**Requirement**
Could you repeat the records below exactly, without the pictures?
[Opening Listed records section]
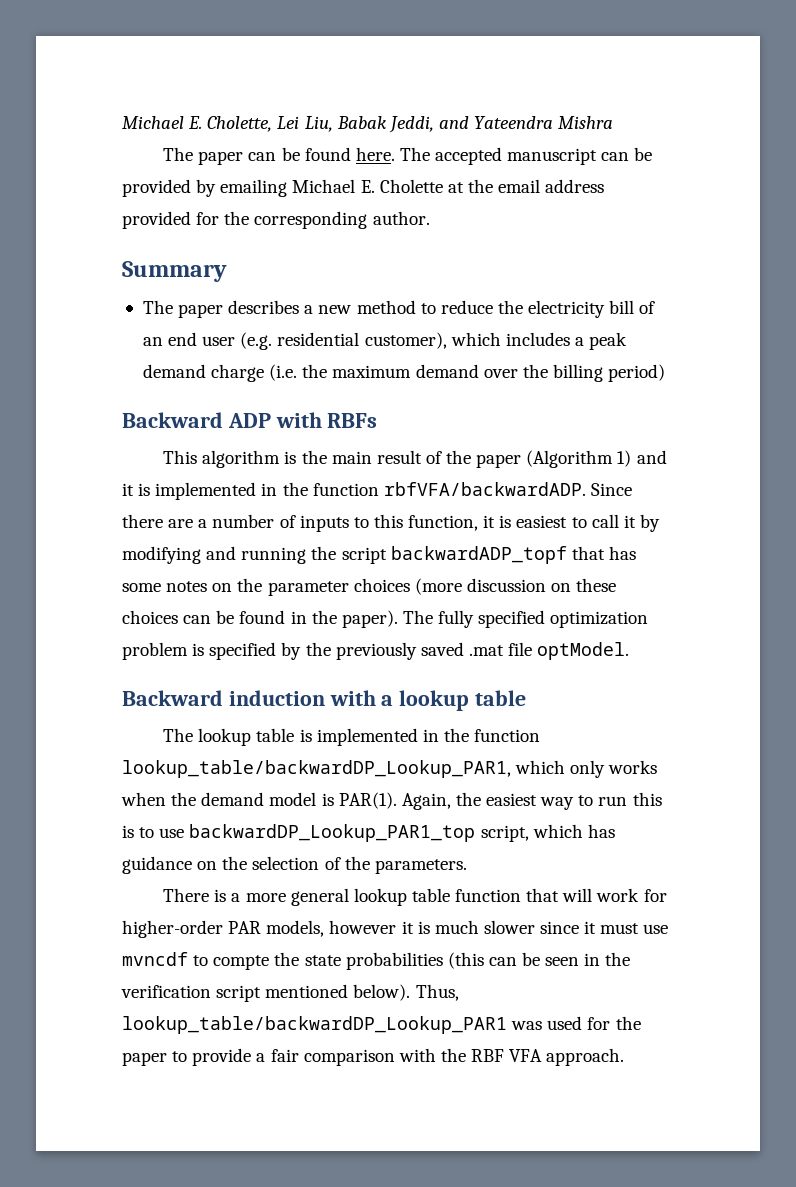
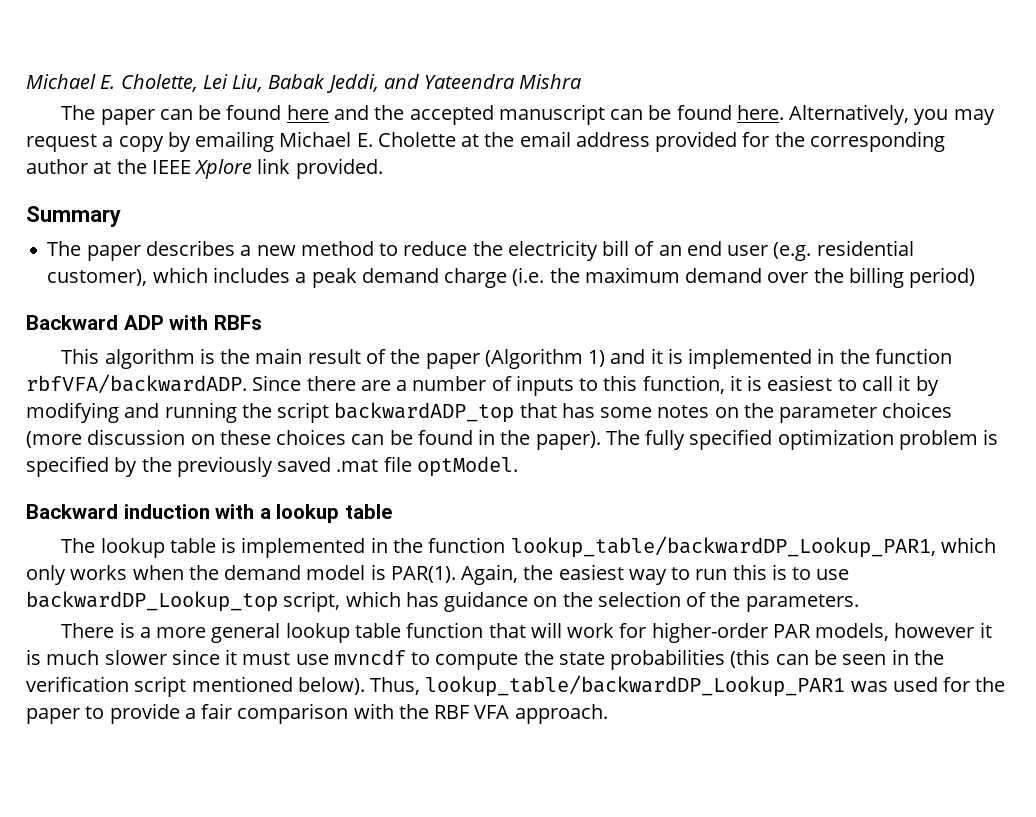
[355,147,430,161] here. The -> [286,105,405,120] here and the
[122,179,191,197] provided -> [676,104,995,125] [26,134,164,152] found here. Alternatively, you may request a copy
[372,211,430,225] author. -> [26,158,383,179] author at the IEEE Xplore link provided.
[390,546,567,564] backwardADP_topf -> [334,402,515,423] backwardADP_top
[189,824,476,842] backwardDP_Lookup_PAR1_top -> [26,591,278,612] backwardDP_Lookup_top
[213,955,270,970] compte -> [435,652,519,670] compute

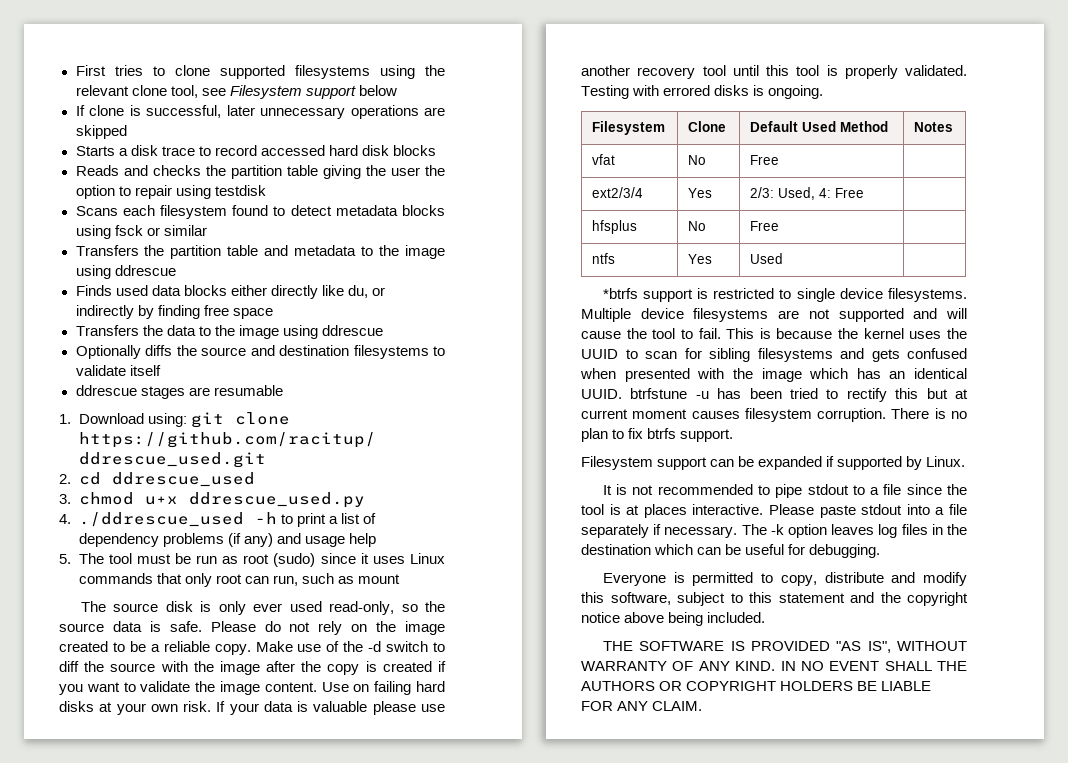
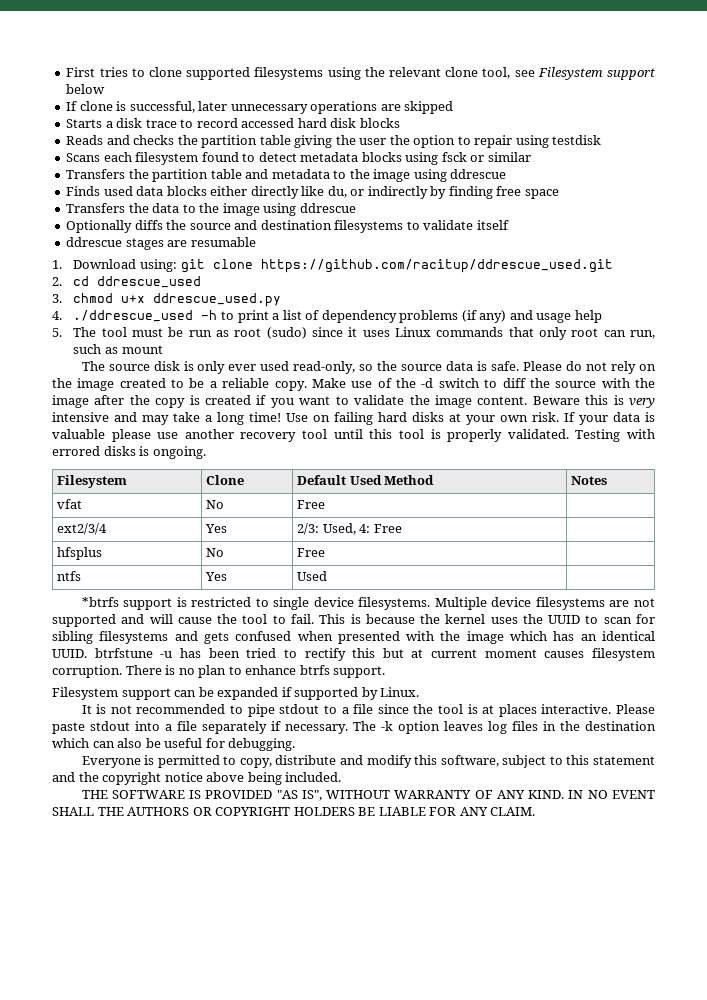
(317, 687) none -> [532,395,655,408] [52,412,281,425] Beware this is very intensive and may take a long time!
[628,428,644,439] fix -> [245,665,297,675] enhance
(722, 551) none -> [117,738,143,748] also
[Closing Listed records section]
**Response**
[355,147,430,161] here. The -> [286,105,405,120] here and the
[122,179,191,197] provided -> [676,104,995,125] [26,134,164,152] found here. Alternatively, you may request a copy
[372,211,430,225] author. -> [26,158,383,179] author at the IEEE Xplore link provided.
[390,546,567,564] backwardADP_topf -> [334,402,515,423] backwardADP_top
[189,824,476,842] backwardDP_Lookup_PAR1_top -> [26,591,278,612] backwardDP_Lookup_top
[213,955,270,970] compte -> [435,652,519,670] compute

(317, 687) none -> [532,395,655,408] [52,412,281,425] Beware this is very intensive and may take a long time!
[628,428,644,439] fix -> [245,665,297,675] enhance
(722, 551) none -> [117,738,143,748] also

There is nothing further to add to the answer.